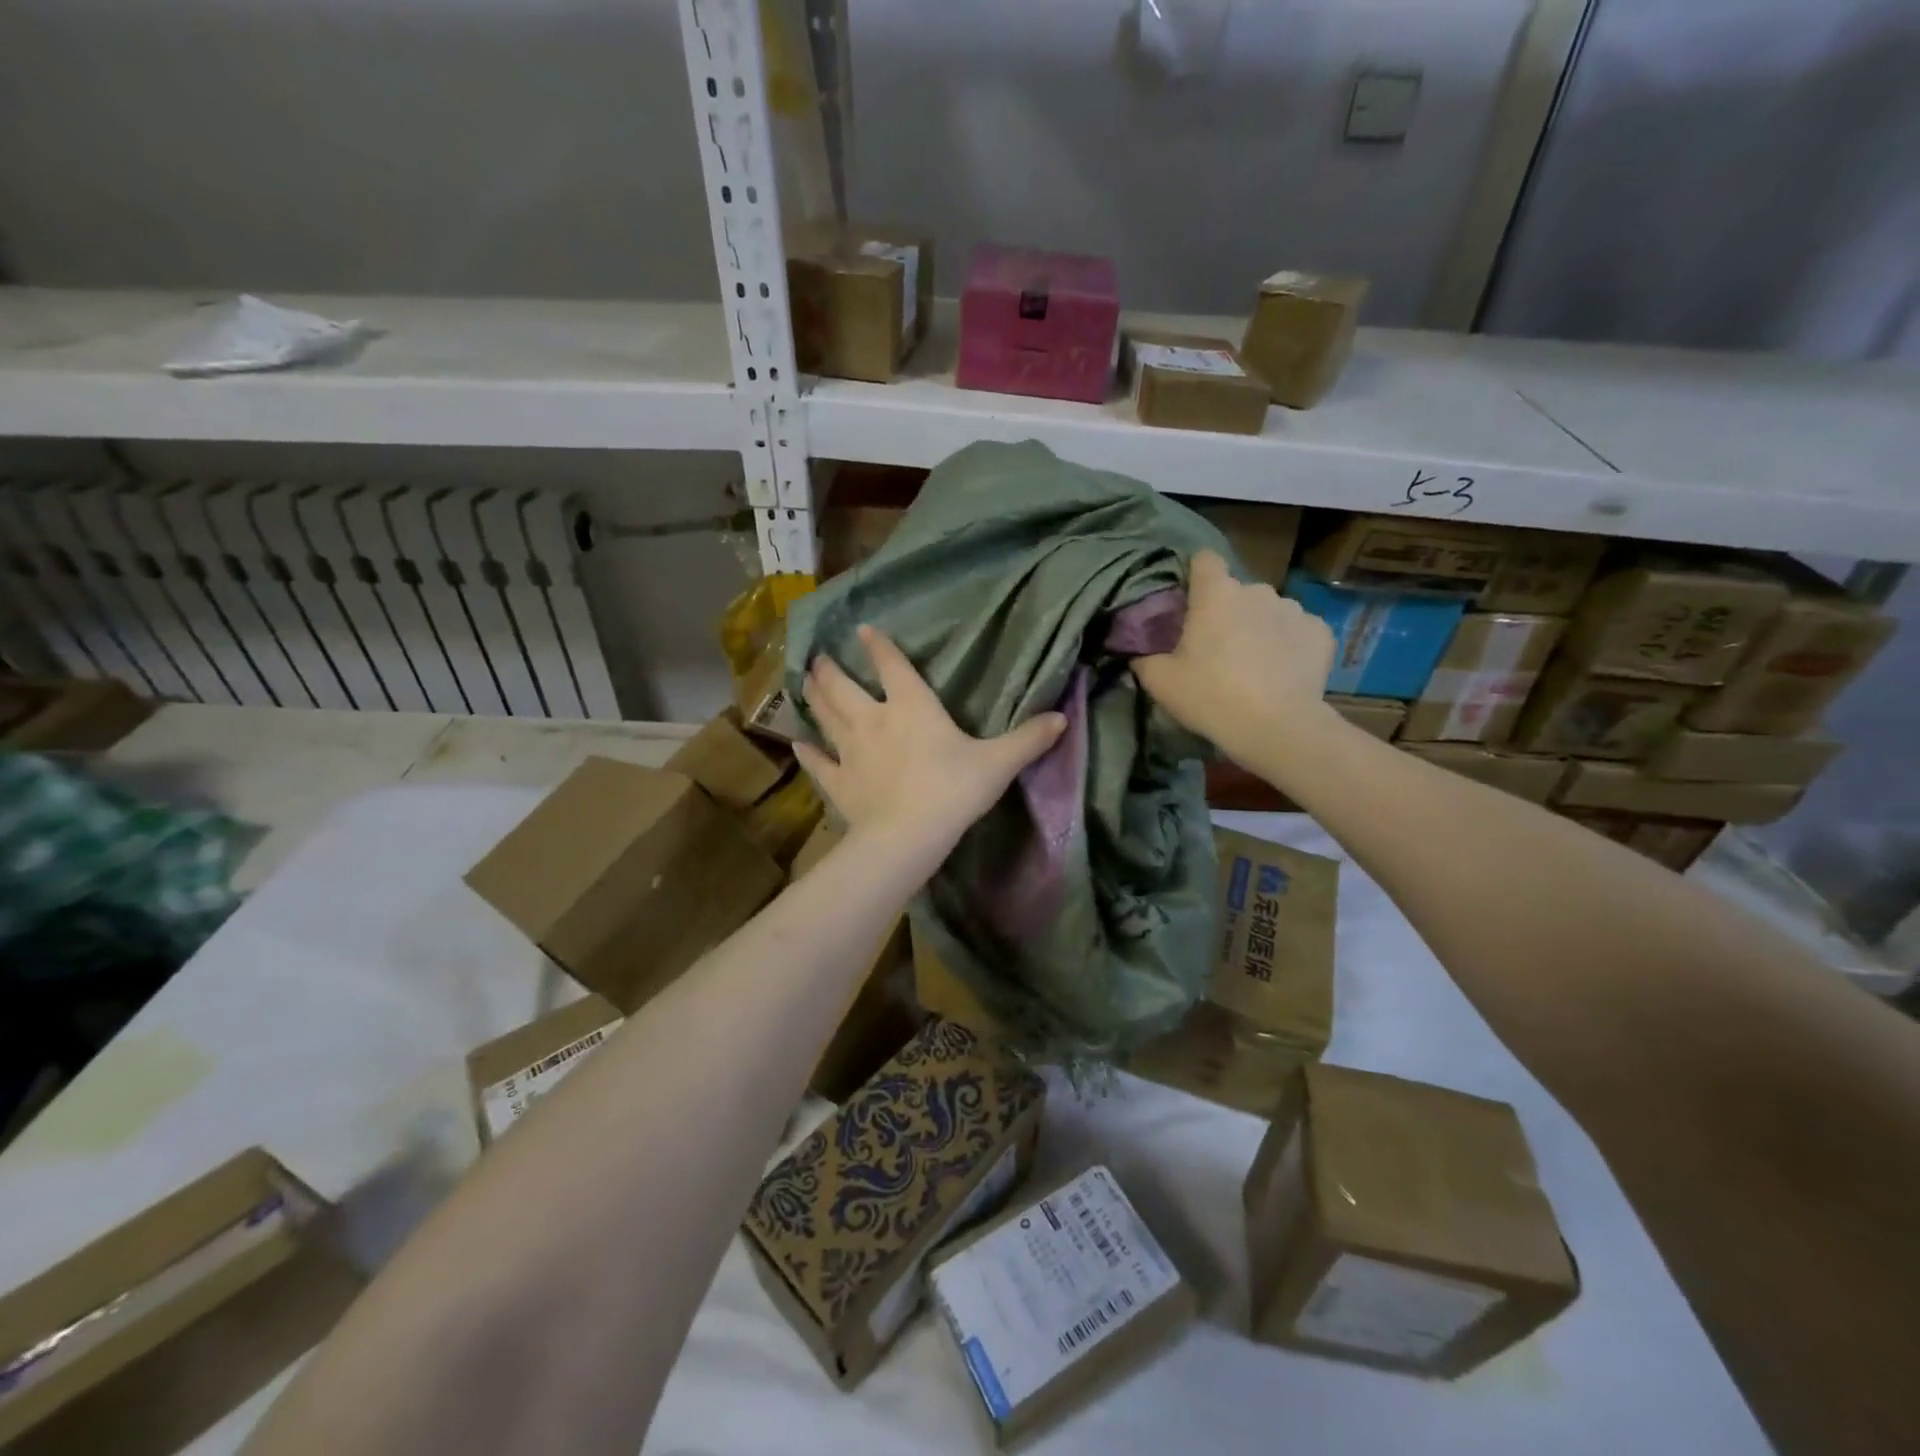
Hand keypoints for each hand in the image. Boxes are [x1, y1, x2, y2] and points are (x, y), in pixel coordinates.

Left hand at [796, 625, 1066, 872]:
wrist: (909, 835)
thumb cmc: (954, 790)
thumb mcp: (998, 763)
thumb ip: (1028, 739)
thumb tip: (1062, 718)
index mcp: (911, 707)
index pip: (892, 666)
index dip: (880, 646)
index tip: (864, 630)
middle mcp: (874, 720)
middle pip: (844, 688)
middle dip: (831, 671)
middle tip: (819, 659)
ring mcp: (850, 751)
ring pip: (826, 717)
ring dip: (814, 699)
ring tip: (805, 682)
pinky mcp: (839, 783)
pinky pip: (819, 764)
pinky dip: (808, 753)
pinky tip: (798, 744)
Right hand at [1132, 549, 1336, 763]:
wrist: (1277, 728)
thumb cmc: (1210, 696)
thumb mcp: (1161, 682)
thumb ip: (1144, 659)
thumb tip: (1140, 654)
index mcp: (1216, 594)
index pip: (1204, 560)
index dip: (1196, 576)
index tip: (1190, 601)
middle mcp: (1257, 591)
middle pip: (1237, 592)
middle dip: (1228, 612)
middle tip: (1217, 649)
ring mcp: (1294, 609)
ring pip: (1269, 610)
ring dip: (1259, 627)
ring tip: (1253, 664)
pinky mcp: (1321, 633)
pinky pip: (1297, 631)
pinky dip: (1288, 645)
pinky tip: (1282, 673)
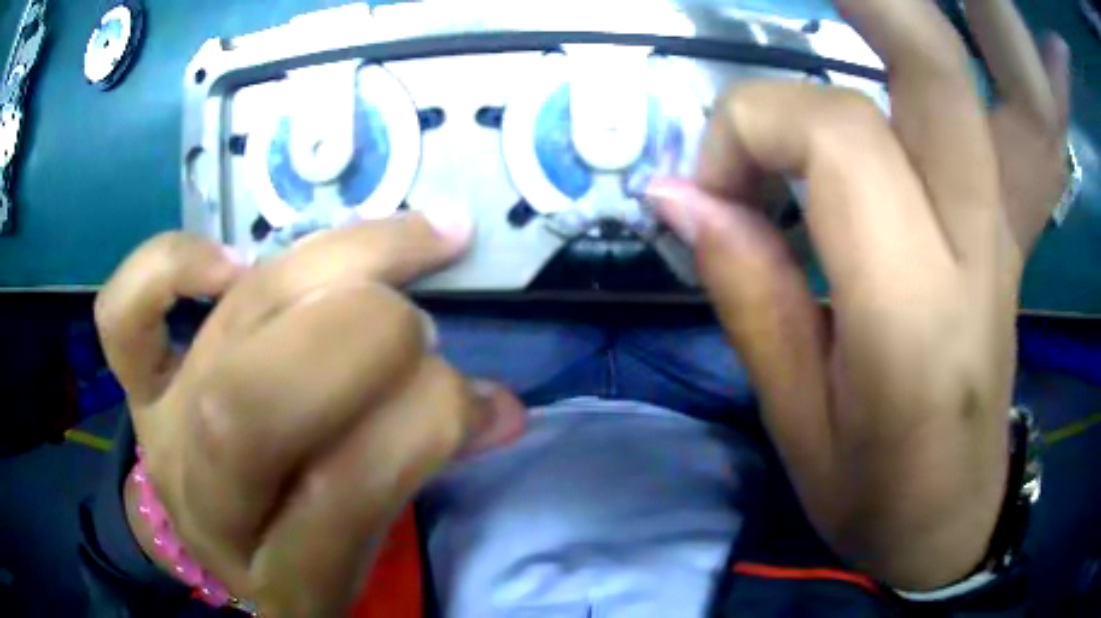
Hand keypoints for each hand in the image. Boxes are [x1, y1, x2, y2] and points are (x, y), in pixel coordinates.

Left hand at [95, 216, 524, 615]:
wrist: (214, 536)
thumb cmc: (299, 546)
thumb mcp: (367, 548)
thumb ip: (424, 473)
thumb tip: (501, 408)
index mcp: (281, 576)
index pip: (344, 495)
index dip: (423, 428)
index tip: (480, 400)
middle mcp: (208, 502)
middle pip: (262, 402)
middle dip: (368, 338)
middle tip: (420, 325)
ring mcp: (162, 431)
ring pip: (230, 326)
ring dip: (335, 267)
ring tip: (407, 246)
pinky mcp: (136, 386)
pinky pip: (125, 315)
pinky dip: (170, 266)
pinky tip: (232, 260)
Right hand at [648, 0, 1067, 589]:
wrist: (953, 523)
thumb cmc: (873, 502)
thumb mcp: (796, 426)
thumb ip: (747, 292)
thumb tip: (677, 193)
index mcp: (915, 322)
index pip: (839, 142)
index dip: (752, 129)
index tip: (708, 183)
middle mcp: (977, 249)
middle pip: (936, 69)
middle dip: (869, 3)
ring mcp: (1003, 229)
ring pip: (986, 83)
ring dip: (931, 16)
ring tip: (858, 0)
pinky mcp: (1007, 227)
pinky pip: (1008, 118)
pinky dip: (983, 61)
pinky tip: (949, 44)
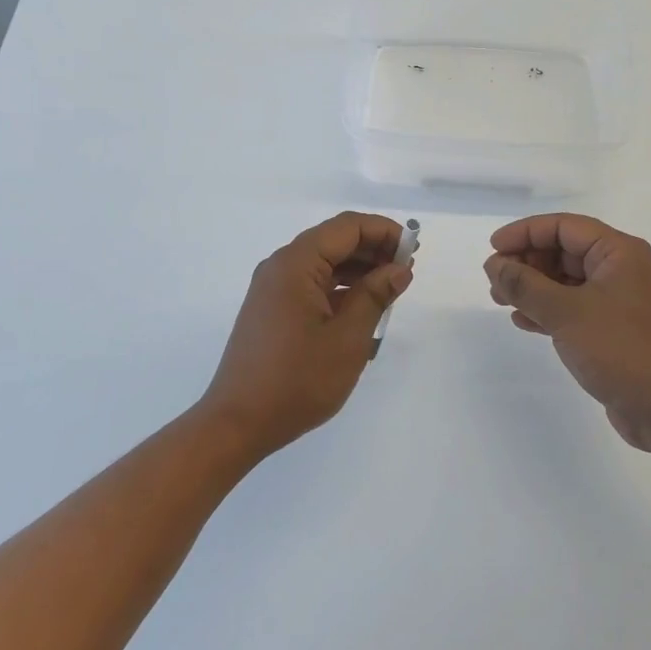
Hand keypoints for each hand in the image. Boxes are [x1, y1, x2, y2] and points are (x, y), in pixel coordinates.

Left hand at [198, 212, 412, 458]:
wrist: (237, 422)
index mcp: (296, 263)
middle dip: (373, 249)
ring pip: (323, 262)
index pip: (346, 227)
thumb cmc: (297, 380)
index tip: (413, 249)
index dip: (383, 231)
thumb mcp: (347, 338)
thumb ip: (375, 296)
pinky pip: (311, 283)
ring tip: (391, 288)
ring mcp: (273, 288)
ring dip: (358, 269)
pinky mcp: (272, 308)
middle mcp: (281, 266)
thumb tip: (399, 268)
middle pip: (333, 240)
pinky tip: (363, 306)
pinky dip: (340, 287)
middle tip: (407, 270)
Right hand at [485, 214, 650, 451]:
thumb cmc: (620, 350)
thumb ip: (524, 284)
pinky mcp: (612, 328)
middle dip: (526, 262)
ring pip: (564, 280)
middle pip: (563, 250)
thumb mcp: (565, 312)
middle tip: (494, 280)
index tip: (494, 248)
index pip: (564, 226)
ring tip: (499, 300)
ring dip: (531, 287)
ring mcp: (617, 300)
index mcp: (619, 252)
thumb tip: (494, 264)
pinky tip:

* * *

→ **INSTRUCTIONS FOR THE TASK**
Here the job is to print all the data exactly, skipping any image.

→ **SOLUTION TO THIS PROBLEM**
Hand keypoints for each hand in the image. Boxes are [x1, y1, x2, y2] and points are (x, y), in pixel coordinates.

Left hand at [796, 625, 1066, 872]:
wrist: (909, 835)
thumb cmc: (954, 790)
thumb mcp: (998, 763)
thumb ip: (1028, 739)
thumb tip: (1062, 718)
index mcp: (911, 707)
index pip: (892, 666)
index dip: (880, 646)
index tip: (864, 630)
middle mcp: (874, 720)
middle pip: (844, 688)
middle dip: (831, 671)
middle tip: (819, 659)
ring mcp: (850, 751)
ring pip: (826, 717)
ring dip: (814, 699)
ring tip: (805, 682)
pinky mcp: (839, 783)
pinky pip: (819, 764)
pinky dip: (808, 753)
pinky tip: (798, 744)
Right hand at [1132, 549, 1336, 763]:
wrist: (1277, 728)
thumb cmc: (1210, 696)
thumb mcp: (1161, 682)
thumb ip: (1144, 659)
thumb tip: (1140, 654)
index mcp: (1216, 594)
index pip: (1204, 560)
index dip: (1196, 576)
index tip: (1190, 601)
middle mcp: (1257, 591)
middle pip: (1237, 592)
middle dip: (1228, 612)
middle tip: (1217, 649)
ring mcp: (1294, 609)
ring pip: (1269, 610)
ring dip: (1259, 627)
ring tip: (1253, 664)
pinky mcp: (1321, 633)
pinky pip: (1297, 631)
pinky dip: (1288, 645)
pinky tip: (1282, 673)
Hand keypoints for each hand in the image. Boxes are [x1, y1, x2, y2] and points are (x, y), in pixel coordinates.

Left hand at [95, 216, 524, 615]:
wrist: (214, 536)
thumb cmc: (299, 546)
thumb mcp: (367, 548)
thumb ip: (424, 473)
thumb tip: (501, 408)
index mcp: (281, 576)
index pip: (344, 495)
index dip: (423, 428)
index tip: (480, 400)
middle mcp: (208, 502)
middle pip: (262, 402)
middle dip: (368, 338)
middle tip: (420, 325)
ring mcp: (162, 431)
ring pip: (230, 326)
ring dip: (335, 267)
ring tip: (407, 246)
pinky mcp: (136, 386)
pinky pip: (125, 315)
pinky dip: (170, 266)
pinky tip: (232, 260)
Right hand at [648, 0, 1067, 589]:
wrist: (953, 523)
thumb cmc: (873, 502)
thumb mcp: (796, 426)
thumb ip: (747, 292)
thumb tip: (677, 193)
index mcp: (915, 322)
index pip: (839, 142)
index dip: (752, 129)
index tip: (708, 183)
middle mcp: (977, 249)
middle pip: (936, 69)
middle dip: (869, 3)
ring mcp: (1003, 229)
ring pip: (986, 83)
ring dip: (931, 16)
ring tip: (858, 0)
pinky mcp: (1007, 227)
pinky pip: (1008, 118)
pinky dip: (983, 61)
pinky tip: (949, 44)
Hand keypoints for each hand in the image. Boxes are [x1, y1, x2, y2] and points are (x, y), in pixel coordinates.

Left hand at [198, 212, 412, 458]:
wrist: (237, 422)
index mcp: (296, 263)
middle dip: (373, 249)
ring pip: (323, 262)
index pip: (346, 227)
thumb cmc: (297, 380)
index tip: (413, 249)
index dip: (383, 231)
thumb mcp: (347, 338)
thumb ip: (375, 296)
pinky pip: (311, 283)
ring tip: (391, 288)
ring mcp: (273, 288)
ring dip: (358, 269)
pinky mcp: (272, 308)
middle mcp: (281, 266)
thumb tip: (399, 268)
middle pip: (333, 240)
pinky tip: (363, 306)
pinky dip: (340, 287)
middle tip: (407, 270)
Right hand at [485, 214, 650, 451]:
thumb cmc: (620, 350)
thumb ip: (524, 284)
pinky mcp: (612, 328)
middle dip: (526, 262)
ring pip: (564, 280)
middle pip: (563, 250)
thumb mcp: (565, 312)
middle tip: (494, 280)
index tip: (494, 248)
index pip: (564, 226)
ring tip: (499, 300)
ring dip: (531, 287)
ring mcp: (617, 300)
index mcp: (619, 252)
thumb tip: (494, 264)
pinky tip:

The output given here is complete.